The aim of the book is to present an account of what I have occasionally
in its pages referred to as "the Ulster Movement." The phrase is perhaps
somewhat paradoxical when applied to a political ideal which was the
maintenance of the _status quo_; but, on the other hand, the steps taken
during a period of years to organise an effective opposition to
interference with the established constitution in Ireland did involve a
movement, and it is with these measures, rather than with the policy
behind them, that the book is concerned.

Indeed, except for a brief introductory outline of the historical
background of the Ulster standpoint, I have taken for granted, or only
referred incidentally to the reasons for the unconquerable hostility of
the Ulster Protestants to the idea of allowing the government of
Ireland, and especially of themselves, to pass into the control of a
Parliament in Dublin. Those reasons were many and substantial, based
upon considerations both of a practical and a sentimental nature; but I
have not attempted an exposition of them, having limited myself to a
narrative of the events to which they gave rise.
----------------------------------------
§ **Tasks to complete**
#1 According to the preface, what does the writer limit the book to, instead of expounding the reasons for the Ulster Protestants' hostility?
#2 From the preface, copy word for word the stretch from "The aim of the" through "book is concerned.".
#3 Summarize the preface in two sentences.
----------------------------------------
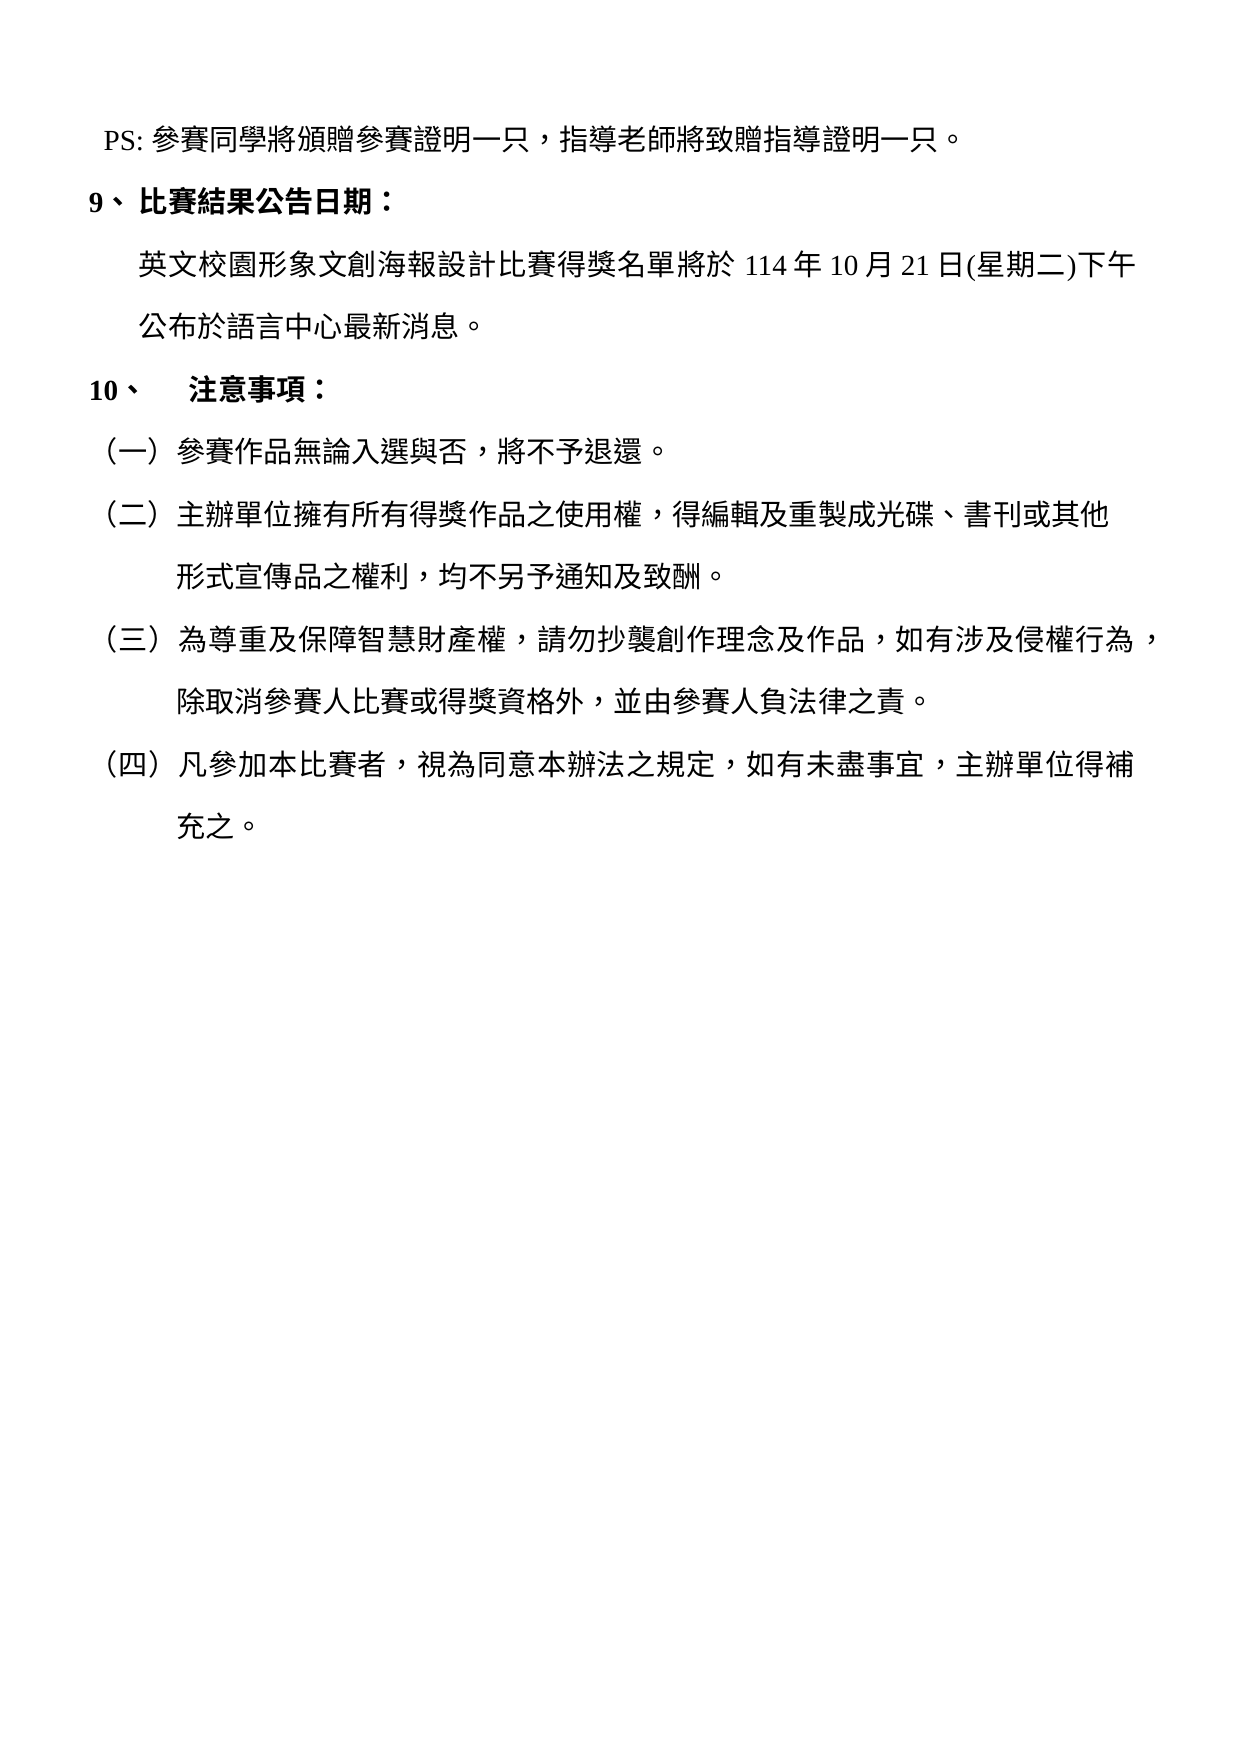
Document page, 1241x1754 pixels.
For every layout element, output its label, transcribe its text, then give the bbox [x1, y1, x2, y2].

text （二）主辦單位擁有所有得獎作品之使用權，得編輯及重製成光碟、書刊或其他形式宣傳品之權利，均不另予通知及致酬。 [89, 471, 1137, 596]
text PS: 參賽同學將頒贈參賽證明一只，指導老師將致贈指導證明一只。 [89, 96, 1137, 158]
text （一）參賽作品無論入選與否，將不予退還。 [89, 408, 1137, 471]
list 注意事項： [89, 346, 1137, 408]
text （四）凡參加本比賽者，視為同意本辦法之規定，如有未盡事宜，主辦單位得補充之。 [89, 721, 1137, 846]
list 比賽結果公告日期： [89, 158, 1137, 221]
text （三）為尊重及保障智慧財產權，請勿抄襲創作理念及作品，如有涉及侵權行為，除取消參賽人比賽或得獎資格外，並由參賽人負法律之責。 [89, 596, 1137, 721]
text 英文校園形象文創海報設計比賽得獎名單將於114年10月21日(星期二)下午公布於語言中心最新消息。 [139, 221, 1137, 346]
----------------------------------------
§ **Results for the exercise**
#1 A narrative of the events to which those reasons gave rise.

#2
The aim of the book is to present an account of what I have occasionally
in its pages referred to as "the Ulster Movement." The phrase is perhaps
somewhat paradoxical when applied to a political ideal which was the
maintenance of the _status quo_; but, on the other hand, the steps taken
during a period of years to organise an effective opposition to
interference with the established constitution in Ireland did involve a
movement, and it is with these measures, rather than with the policy
behind them, that the book is concerned.

#3 The book gives an account of what its writer calls "the Ulster Movement," the steps taken over a period of years to organize effective opposition to interference with the established constitution in Ireland, and it is concerned with these measures rather than with the policy behind them. Apart from a brief introductory outline of the historical background, it does not set out the many reasons for the Ulster Protestants' hostility to control by a Parliament in Dublin, and instead limits itself to a narrative of the events those reasons produced.